Marshmallows Are Made From Horse Hooves/Bones
Busted: Whew! I'm so relieved! This rumor started from a similar rumor surrounding how Jell-O is made. It was rumored that Jell-O was made from horse hooves and bones, but this is not true. Gelatin is made from animal products that come from boiling bones, skins, and hooves to extract the collagen from them. There are not pieces of hooves or bones in Jell-O. Since marshmallows contain gelatin, people tried to apply this rumor to them too. However, marshmallows use a pig-based gelatin that comes from hides, not bones or hooves. The rest is mostly sugar.

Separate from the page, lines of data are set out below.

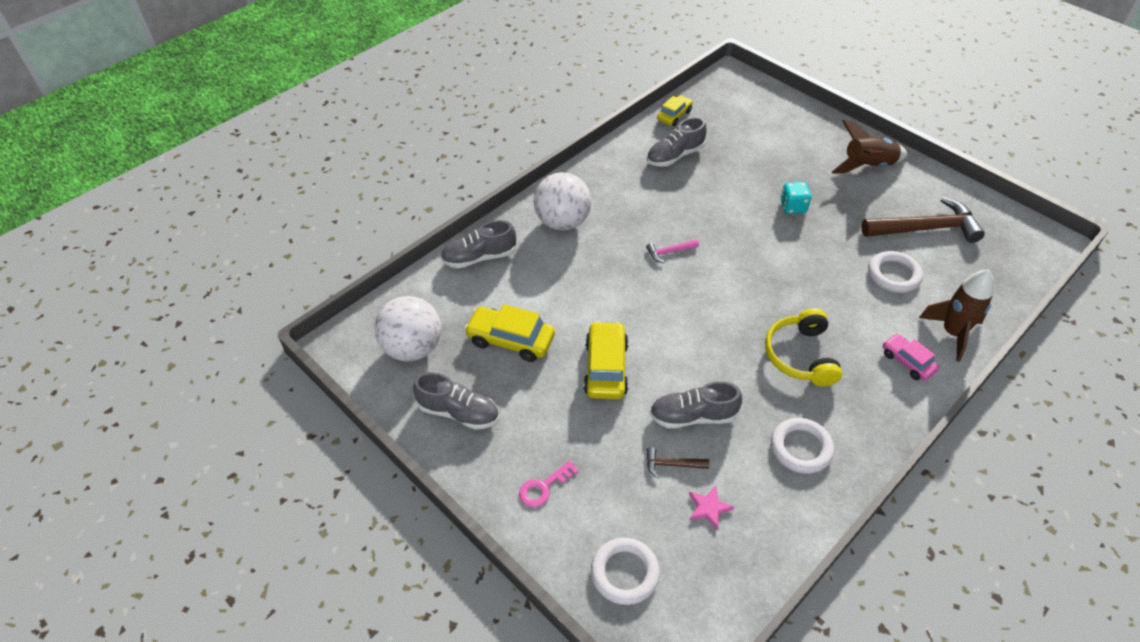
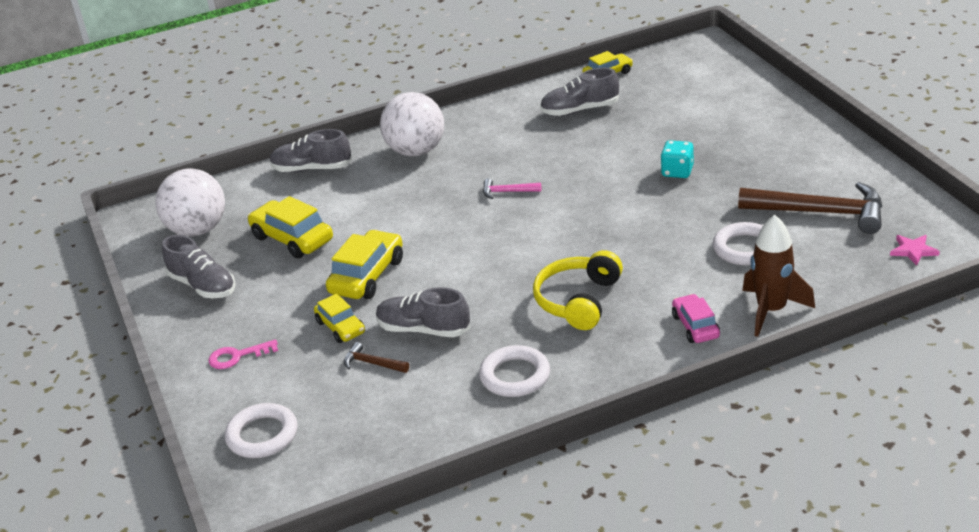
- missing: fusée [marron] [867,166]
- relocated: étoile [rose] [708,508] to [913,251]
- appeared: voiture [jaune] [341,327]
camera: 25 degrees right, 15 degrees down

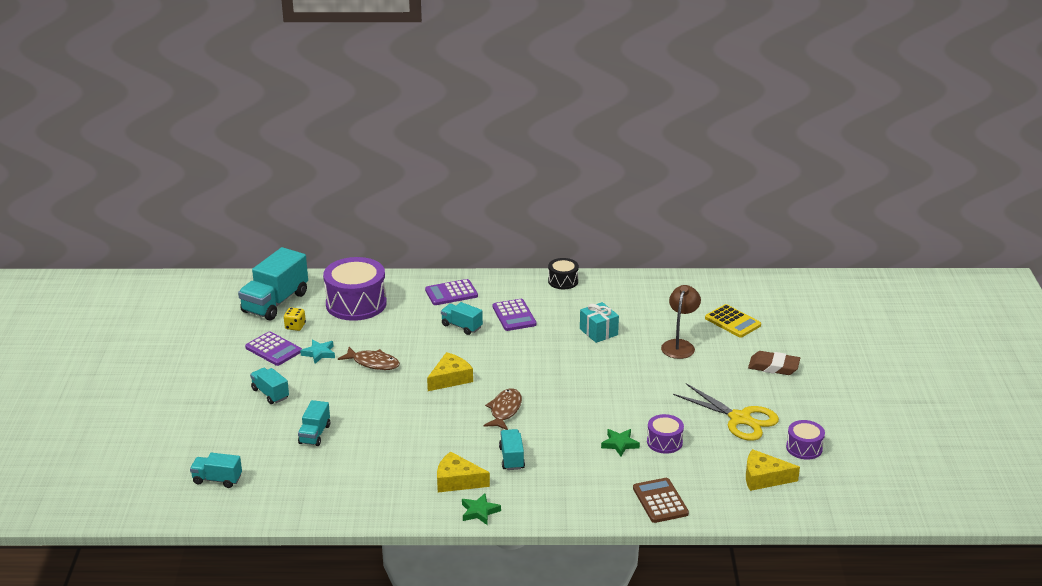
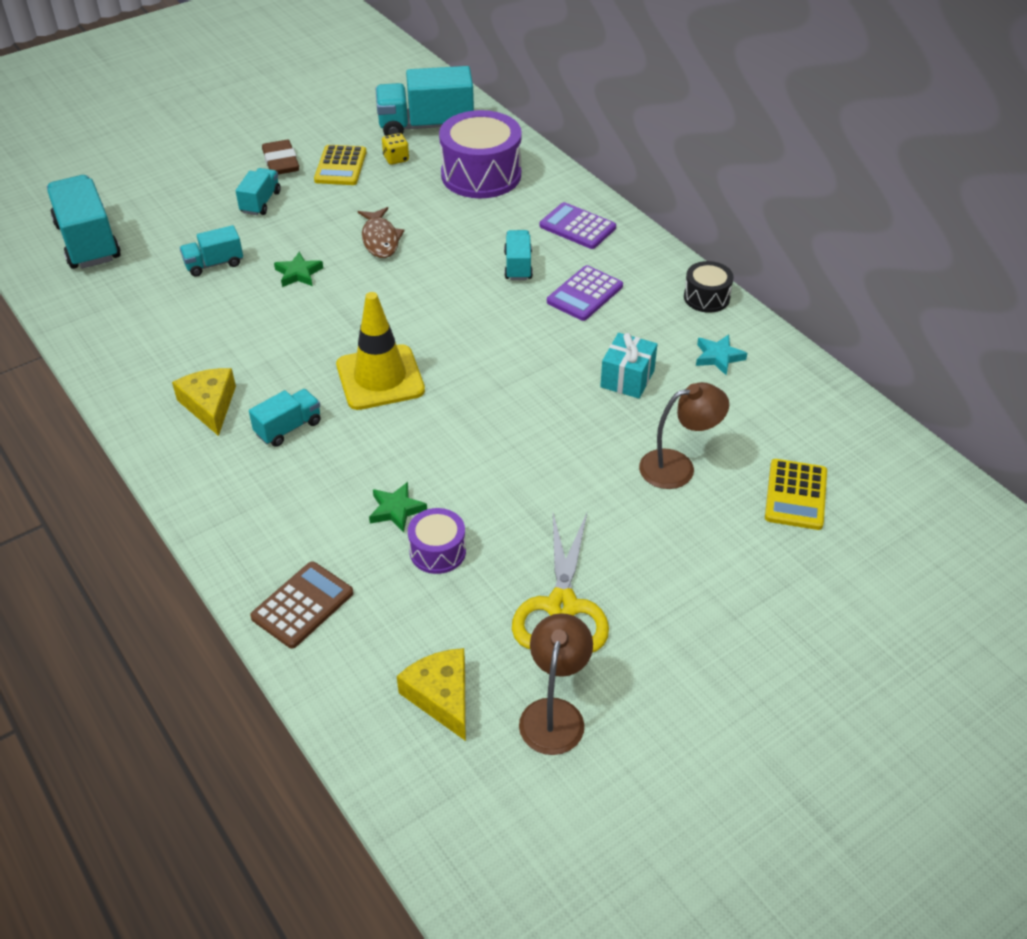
- colour: calculatrice [violet] [273,349] to calculatrice [jaune] [340,166]
- relocated: étoile [turquoise] [319,353] to [718,357]
- relocated: gomme [marron] [773,367] to [281,162]
- missing: fromage [jaune] [450,378]
- exchanged: poisson [marron] [504,410] to cône de chantier [jaune] [380,378]
- exchanged: tambour [violet] [804,448] to lampe [marron] [554,713]
- size: camion [turquoise] [217,480] = [88,242] x1.89
- relocated: étoile [vert] [479,512] to [298,273]
camera: 55 degrees right, 15 degrees up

Campfire Smoke Follows You
Real: Have you ever spent a night around a campfire trying to dodge the smoke? No matter where you move your chair to, it seems to follow you everywhere? This is because as heat escapes the fire, the smoke goes along with it. When a person stands near the fire, he blocks airflow toward it. This then creates an area to escape to since air is coming from everywhere else. It’s basically a low pressure point that the smoke rushes to fill. So if you feel like it’s following you, it is. The best way to get it to leave you alone is to stand farther away from the fire than someone else.
Herbs In the Campfire Are Natural Mosquito Repellants
Real: This is true, if you're talking about the few herbs that work in this way, such as sage and rosemary. These herbs smell great as they burn, but insects are repulsed by them! You can enjoy a bug-free evening, and your campfire smells great too!
Don’t Swim Right After Eating
Busted: If your parents have ever told you that you had to wait 30-60 minutes after eating to swim, they probably thought they were doing the right thing to keep you safe. The myth came about with the concern that as blood rushes to the stomach to activate digestion, it leaves other parts of the body and could develop into debilitating cramps from lack of oxygen. While the fact that your body sends more blood to your stomach for digestion is true, it’s not nearly enough to cause any kind of debilitating cramps that would render you unable to swim. The worst thing you may have to worry about is an upset stomach, as you would with any other strenuous physical activity on a full stomach. So, according to the Mayo Clinic, unless you feel lethargic (that pesky food coma), you can hop in as soon as you want.
Poison Ivy Is Contagious
Mostly Busted: The myth that you can get poison ivy from someone else is mostly false. The rash that develops from poison ivy itself is not contagious. So if your buddy has a rash, you don’t have to avoid him altogether. What can be contagious is contact with that person or their clothing with the oils from the plant still on them. It’s the oils of the plant that can be spread from person to person and cause the rash to appear to be contagious. So, if the oils haven’t yet been washed from skin or clothes, a person runs the risk of getting it on them if they come into contact with the itchy person. But if the infected person has showered and washed their clothes, no one else is at risk of "catching" it.
Scratching Your Bug Bites Makes Them Worse
Real: “Don’t scratch! You'll just make it worse!!” We've all heard (or said!) this before! And guess what, we were right! Saliva from a biting bug creates an inflammatory response and your body sends out histamines to help protect you from what’s been injected into your system. When you scratch, you further that inflammation which then tells your body it needs to do more of what’s already making you itch. So the more you scratch, the itchier it’s going to get and the longer it’s going to take to go away. Instead of itching, try an antihistamine cream or lotion for relief.